Mesut BAYLAV
Adana
Adana’da üniversite öğrencisi iki kadın, 29 Temmuz gecesi evlerinin bulunduğu sokakta motosikletli bir şahıs tarafından cinsel tacize maruz bırakıldı.
Şikayetçi olmak için karakola giden kadınlar, polisin “O saatte orada ne işiniz vardı” sorusuyla karşılaştı. Çikolata almak için markete gittiklerini söyleyen kadınlara polisler “Viski de var mıydı” diye sordu.
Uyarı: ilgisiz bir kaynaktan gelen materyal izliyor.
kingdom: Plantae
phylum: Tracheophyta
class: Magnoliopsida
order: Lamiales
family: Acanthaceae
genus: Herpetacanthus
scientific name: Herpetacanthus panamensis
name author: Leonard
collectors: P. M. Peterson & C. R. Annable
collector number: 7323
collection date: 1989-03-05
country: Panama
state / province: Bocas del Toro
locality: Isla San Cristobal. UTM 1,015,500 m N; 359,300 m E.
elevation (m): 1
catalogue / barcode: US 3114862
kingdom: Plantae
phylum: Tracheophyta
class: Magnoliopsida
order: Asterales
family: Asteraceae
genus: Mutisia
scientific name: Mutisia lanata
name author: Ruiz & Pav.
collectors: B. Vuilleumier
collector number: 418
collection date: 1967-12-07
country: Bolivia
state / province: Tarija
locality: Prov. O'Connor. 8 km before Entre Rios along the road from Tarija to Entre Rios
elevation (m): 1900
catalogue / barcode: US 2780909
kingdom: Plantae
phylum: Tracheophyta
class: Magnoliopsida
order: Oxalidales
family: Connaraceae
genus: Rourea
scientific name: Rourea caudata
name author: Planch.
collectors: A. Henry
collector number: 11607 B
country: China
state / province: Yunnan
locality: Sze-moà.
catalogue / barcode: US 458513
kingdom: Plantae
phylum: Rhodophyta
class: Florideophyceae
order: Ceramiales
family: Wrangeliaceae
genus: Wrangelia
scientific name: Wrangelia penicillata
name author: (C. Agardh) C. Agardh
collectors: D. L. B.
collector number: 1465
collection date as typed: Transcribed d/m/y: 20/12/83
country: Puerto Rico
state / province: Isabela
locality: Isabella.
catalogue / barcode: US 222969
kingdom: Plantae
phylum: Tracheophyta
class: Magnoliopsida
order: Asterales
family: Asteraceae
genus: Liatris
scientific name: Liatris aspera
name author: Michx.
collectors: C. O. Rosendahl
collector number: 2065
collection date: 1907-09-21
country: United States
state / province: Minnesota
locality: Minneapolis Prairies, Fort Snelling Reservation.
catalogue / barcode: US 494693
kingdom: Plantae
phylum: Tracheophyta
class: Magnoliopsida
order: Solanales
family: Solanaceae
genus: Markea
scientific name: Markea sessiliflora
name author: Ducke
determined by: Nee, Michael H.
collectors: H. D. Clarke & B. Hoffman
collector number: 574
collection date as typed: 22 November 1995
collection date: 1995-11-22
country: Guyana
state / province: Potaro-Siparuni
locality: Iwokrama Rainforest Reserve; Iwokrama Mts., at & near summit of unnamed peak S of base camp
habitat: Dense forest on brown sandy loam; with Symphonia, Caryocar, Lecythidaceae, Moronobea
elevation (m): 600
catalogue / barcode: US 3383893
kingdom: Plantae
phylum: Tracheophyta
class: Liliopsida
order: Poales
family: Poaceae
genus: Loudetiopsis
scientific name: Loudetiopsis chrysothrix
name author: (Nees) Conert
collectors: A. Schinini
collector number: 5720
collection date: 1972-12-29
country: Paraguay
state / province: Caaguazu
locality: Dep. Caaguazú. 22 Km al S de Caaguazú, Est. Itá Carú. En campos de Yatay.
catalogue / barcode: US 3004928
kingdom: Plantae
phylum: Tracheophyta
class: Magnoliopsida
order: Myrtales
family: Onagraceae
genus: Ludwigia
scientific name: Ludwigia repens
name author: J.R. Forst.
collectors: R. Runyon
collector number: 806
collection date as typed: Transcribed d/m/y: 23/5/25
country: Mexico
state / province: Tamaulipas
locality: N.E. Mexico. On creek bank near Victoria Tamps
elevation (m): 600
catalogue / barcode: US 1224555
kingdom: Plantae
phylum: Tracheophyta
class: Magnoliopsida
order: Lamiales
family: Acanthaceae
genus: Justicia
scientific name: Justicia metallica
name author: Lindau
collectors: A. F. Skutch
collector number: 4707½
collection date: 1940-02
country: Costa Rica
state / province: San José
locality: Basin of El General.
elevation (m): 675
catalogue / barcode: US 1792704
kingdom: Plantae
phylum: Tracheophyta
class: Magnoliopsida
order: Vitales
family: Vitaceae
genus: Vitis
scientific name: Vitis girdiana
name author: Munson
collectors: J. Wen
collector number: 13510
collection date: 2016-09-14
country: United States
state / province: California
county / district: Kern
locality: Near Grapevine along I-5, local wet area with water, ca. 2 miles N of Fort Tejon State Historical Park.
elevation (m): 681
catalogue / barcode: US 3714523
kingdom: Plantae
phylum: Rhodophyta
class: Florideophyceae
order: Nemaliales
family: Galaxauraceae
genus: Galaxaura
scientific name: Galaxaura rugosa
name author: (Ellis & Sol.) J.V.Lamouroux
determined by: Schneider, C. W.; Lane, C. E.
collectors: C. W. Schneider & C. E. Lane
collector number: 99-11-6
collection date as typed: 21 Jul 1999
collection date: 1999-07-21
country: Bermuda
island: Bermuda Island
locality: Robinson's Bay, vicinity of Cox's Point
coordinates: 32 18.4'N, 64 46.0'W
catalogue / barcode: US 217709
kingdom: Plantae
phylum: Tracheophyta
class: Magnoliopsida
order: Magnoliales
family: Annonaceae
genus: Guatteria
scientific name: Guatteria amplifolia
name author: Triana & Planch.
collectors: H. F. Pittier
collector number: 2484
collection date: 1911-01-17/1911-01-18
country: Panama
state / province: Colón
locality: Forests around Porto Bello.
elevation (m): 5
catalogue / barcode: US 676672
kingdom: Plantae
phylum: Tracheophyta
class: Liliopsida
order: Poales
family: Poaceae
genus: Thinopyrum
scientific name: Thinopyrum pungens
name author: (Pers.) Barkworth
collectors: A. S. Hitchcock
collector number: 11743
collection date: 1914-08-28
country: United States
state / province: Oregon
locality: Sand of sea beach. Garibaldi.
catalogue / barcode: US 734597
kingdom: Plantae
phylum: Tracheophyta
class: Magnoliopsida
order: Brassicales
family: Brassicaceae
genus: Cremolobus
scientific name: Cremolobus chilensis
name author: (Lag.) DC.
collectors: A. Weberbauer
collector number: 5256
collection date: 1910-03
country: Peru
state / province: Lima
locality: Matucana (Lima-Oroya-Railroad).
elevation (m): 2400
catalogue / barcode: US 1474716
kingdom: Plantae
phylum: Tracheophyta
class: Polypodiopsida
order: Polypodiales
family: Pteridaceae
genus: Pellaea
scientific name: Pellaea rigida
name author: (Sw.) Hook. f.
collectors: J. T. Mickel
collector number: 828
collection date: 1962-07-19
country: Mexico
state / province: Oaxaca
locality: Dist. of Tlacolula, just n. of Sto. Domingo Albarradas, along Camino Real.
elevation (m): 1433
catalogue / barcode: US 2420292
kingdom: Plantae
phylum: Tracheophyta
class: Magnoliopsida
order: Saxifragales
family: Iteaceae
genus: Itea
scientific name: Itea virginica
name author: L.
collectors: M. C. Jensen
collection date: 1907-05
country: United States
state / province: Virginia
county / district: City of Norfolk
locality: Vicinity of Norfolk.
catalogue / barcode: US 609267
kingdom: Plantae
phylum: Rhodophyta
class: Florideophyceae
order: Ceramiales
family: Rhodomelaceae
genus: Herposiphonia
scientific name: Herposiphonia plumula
Polislerin kadınlara ısrarla “Şikayetçi olmak istediğinizden emin misiniz” diye sorması da dikkat çekti.
Yaşananlar üzerine açıklama yapan Çukurova Üniversitesi Kadın Çalışmaları Topluluğu da polisin tavrının tesadüf olmadığını vurgulayarak “İstanbul Sözleşmesi’nin biz kadınlar açısından taşıdığı önem her gün yeniden ortaya çıkmaya devam ediyor” dedi.
Topluluğun açıklamasında taciz olayı “Adana Beyazevler Mahallesi’nde 29.07.2020 tarihi saat 01.00 civarında topluluğumuza üye iki kadın arkadaşımız evlerinin bulunduğu sokakta cinsel tacize uğradı. Motorla saldıran tacizci, arkadaşlarımızın bağırması sonucu kaçarak uzaklaştı” ifadeleriyle aktarıldı.
Açıklamanın devamında ise “Karakolda ifade veren arkadaşlarımıza polislerin söylemlerinin ise tacizi meşrulaştıran ve arkadaşlarımızı suçlayan bir tutum içerisinde olduğunu gördük. ‘O saatte orada ne işiniz vardı’ diyerek ve o mahallede tacizlerin sürekli olduğunu söyleyerek olayı olağan kılma tutumları elbette tesadüf değil. Bu kadar taciz olayının yaşandığı biliniyorsa neden hiçbir önlem alınmıyor? Yine şikayetçi olmak isteyen arkadaşlarımızı ‘şikayetçi olsanız da bir şey çıkmaz’ noktasına getirme tutumunun sebebi nedir? İktidarın tacize, tecavüze, şiddete karşı yaklaşımı her alanda karşımıza çıkmaya devam ediyor” ifadelerine yer verildi.
Kadınlar her gün, her an tacize uğrama ihtimali ile yaşadığının altı çizilen açıklamada “Üniversiteli kadınlar da hem kampüste hem kampüs dışında tacize, şiddete uğruyor. Kampüs içerisinde yaşanan taciz olaylarına karşı taciz önleme birimi kurulması talebimiz varken kampüs dışarısında da korkmadan yaşayabileceğimiz bir yaşam istiyoruz” denildi.
Kadınlar bu koşullarda yaşarken İstanbul Sözleşmesi’nin uygulanmadığını; tacizlerin, şiddetin üstününün örtülmeye çalışıldığını ve iktidarın İstanbul Sözleşmesi’ni topyekûn ortadan kaldırmak istediğini belirten topluluk, açıklamasını şöyle noktaladı:
“Üniversiteli kadınlar olarak İstanbul Sözleşmesi’nin biz kadınlar açısından taşıdığı önem her gün yeniden ortaya çıkmaya devam ediyor. Alınmayan önlemler, yaşanan olayların ardından caydırıcı cezaların verilmemesi artan taciz, tecavüz ve kadın cinayetlerinin sebebidir. Topluluk olarak yaşanan taciz olayının takipçisi olacağımızı, olayın olağan bir meseleymiş gibi ele alınmasının karşısında duracağımızı bir kez daha vurguluyoruz. Üniversiteli kadın arkadaşlarımızı tacizlere, tecavüzlere, kadına şiddet olaylarına karşı birlikte olmaya çağırıyoruz.”